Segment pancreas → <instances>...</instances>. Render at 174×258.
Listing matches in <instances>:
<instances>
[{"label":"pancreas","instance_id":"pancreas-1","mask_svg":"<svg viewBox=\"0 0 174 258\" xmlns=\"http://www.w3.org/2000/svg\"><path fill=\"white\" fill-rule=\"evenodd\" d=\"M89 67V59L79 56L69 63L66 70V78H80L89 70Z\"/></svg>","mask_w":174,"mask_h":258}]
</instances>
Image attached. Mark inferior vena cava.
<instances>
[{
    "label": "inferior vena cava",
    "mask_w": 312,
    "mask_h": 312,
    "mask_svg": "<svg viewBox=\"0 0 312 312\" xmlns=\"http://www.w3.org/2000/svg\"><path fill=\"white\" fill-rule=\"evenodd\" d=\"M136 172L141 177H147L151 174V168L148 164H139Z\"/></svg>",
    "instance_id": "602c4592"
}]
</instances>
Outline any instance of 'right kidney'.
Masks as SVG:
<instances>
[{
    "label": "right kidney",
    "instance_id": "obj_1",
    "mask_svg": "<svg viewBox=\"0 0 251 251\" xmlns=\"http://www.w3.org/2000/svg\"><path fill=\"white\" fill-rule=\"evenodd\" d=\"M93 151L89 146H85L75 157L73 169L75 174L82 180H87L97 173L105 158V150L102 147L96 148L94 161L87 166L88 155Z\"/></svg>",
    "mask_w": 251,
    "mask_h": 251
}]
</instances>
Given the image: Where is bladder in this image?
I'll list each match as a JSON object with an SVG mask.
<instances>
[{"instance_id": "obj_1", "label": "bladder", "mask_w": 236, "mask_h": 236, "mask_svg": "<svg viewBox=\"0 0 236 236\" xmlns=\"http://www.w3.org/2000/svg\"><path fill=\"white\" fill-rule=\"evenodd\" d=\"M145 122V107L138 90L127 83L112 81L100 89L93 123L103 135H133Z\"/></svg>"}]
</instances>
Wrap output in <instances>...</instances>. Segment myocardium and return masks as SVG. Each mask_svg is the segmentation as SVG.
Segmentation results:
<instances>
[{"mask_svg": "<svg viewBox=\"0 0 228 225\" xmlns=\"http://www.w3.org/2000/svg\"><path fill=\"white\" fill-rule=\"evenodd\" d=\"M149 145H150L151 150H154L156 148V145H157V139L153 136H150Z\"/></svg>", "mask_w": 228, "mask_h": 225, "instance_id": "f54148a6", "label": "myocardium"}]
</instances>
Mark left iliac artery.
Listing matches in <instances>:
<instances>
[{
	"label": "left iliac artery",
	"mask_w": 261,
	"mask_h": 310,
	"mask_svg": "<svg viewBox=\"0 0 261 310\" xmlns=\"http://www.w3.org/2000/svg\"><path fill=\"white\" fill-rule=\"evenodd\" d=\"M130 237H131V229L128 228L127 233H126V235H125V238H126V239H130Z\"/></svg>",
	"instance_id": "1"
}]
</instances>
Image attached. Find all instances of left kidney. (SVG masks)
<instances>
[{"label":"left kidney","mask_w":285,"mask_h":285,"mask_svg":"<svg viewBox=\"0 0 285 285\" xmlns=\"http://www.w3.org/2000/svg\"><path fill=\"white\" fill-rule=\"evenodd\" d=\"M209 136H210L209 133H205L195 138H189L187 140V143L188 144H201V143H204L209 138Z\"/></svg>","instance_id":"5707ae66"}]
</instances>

|---|

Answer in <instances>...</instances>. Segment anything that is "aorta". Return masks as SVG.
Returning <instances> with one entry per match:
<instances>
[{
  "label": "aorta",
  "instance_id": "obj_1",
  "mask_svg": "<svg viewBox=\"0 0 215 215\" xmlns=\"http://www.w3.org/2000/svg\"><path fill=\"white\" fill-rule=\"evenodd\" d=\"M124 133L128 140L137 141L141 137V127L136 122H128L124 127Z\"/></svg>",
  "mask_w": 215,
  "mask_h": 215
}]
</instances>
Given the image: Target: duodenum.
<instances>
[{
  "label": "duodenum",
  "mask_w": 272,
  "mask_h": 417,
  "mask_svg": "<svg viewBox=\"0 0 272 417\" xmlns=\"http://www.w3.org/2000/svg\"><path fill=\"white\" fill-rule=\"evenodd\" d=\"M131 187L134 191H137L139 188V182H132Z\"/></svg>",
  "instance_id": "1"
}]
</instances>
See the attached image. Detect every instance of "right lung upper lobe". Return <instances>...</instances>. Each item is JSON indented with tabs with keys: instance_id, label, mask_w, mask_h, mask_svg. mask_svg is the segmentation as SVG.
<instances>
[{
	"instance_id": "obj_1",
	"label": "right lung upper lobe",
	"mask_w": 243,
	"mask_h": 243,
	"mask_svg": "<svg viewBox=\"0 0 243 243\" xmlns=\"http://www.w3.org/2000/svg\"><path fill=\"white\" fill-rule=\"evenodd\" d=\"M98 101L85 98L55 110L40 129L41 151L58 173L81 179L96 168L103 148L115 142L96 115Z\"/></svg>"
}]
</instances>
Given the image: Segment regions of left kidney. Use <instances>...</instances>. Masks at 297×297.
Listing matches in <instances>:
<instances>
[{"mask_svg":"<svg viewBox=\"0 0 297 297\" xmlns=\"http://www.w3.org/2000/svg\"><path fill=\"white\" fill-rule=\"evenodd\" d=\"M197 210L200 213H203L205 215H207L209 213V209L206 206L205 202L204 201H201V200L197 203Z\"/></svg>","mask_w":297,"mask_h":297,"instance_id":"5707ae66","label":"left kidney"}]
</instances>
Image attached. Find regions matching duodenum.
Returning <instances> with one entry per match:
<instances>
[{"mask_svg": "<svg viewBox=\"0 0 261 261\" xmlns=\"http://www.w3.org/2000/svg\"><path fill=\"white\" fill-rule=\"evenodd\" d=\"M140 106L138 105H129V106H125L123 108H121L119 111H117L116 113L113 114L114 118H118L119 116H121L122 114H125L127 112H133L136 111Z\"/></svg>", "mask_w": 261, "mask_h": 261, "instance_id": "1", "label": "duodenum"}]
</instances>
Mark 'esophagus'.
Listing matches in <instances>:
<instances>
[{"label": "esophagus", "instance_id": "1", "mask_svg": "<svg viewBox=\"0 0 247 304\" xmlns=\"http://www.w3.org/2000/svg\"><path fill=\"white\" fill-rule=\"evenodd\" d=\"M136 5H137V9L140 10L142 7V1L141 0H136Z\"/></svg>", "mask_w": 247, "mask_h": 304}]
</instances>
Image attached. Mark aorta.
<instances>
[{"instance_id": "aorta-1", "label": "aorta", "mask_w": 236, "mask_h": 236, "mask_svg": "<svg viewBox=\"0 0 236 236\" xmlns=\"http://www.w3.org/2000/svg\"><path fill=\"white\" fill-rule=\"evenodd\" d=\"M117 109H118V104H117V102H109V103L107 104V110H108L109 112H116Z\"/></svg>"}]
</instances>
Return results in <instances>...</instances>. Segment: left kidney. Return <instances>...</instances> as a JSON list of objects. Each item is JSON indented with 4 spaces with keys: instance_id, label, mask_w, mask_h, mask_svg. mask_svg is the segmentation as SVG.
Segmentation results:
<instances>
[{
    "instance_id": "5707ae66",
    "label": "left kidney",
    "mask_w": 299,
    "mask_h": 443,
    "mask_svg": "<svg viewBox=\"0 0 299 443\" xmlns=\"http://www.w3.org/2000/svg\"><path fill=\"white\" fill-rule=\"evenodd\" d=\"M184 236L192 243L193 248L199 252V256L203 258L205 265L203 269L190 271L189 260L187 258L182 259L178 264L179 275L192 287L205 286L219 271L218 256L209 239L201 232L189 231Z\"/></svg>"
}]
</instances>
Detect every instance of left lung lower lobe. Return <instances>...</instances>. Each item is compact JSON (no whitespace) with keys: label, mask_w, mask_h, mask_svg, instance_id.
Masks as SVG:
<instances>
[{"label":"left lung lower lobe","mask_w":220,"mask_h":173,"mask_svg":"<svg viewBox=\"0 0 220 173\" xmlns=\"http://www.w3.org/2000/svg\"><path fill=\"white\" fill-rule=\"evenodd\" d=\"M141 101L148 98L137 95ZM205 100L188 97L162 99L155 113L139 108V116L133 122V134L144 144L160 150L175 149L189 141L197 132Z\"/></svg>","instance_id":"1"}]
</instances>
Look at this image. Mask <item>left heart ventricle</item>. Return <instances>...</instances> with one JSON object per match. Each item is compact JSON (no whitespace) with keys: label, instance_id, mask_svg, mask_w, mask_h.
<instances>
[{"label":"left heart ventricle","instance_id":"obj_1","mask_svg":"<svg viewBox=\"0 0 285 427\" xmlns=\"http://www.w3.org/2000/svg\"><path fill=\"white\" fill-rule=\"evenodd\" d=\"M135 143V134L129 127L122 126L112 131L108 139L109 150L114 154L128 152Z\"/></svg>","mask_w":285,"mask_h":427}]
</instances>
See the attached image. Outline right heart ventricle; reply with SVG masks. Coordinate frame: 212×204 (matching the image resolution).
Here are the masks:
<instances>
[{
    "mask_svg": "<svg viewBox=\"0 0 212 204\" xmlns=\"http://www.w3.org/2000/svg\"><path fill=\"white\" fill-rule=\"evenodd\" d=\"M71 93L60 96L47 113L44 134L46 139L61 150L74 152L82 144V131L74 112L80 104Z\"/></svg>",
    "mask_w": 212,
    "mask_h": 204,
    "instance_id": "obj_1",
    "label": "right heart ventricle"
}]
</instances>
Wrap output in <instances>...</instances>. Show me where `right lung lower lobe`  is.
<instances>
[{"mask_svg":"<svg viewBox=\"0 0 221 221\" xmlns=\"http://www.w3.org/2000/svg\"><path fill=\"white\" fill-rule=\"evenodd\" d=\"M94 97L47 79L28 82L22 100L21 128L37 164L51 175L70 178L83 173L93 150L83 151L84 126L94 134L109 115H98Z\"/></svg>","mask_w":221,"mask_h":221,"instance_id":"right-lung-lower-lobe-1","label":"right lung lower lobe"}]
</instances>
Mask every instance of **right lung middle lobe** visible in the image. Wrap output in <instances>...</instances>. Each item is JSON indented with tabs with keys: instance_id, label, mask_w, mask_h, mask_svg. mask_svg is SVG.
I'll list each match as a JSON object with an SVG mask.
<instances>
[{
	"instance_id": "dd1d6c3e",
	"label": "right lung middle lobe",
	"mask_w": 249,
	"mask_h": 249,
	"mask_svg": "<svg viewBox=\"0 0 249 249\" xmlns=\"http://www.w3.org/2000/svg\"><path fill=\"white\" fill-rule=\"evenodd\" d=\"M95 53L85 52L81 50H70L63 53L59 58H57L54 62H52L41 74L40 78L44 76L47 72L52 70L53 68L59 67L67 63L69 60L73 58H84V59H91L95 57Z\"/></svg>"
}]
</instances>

|---|

• _OBJECTIVE_
Locate every line in the rows above that contains the word "Mark", and copy each of those lines in full.

• _FULL SOLUTION_
Image attached. Mark inferior vena cava.
Mark left iliac artery.
Mark 'esophagus'.
Image attached. Mark aorta.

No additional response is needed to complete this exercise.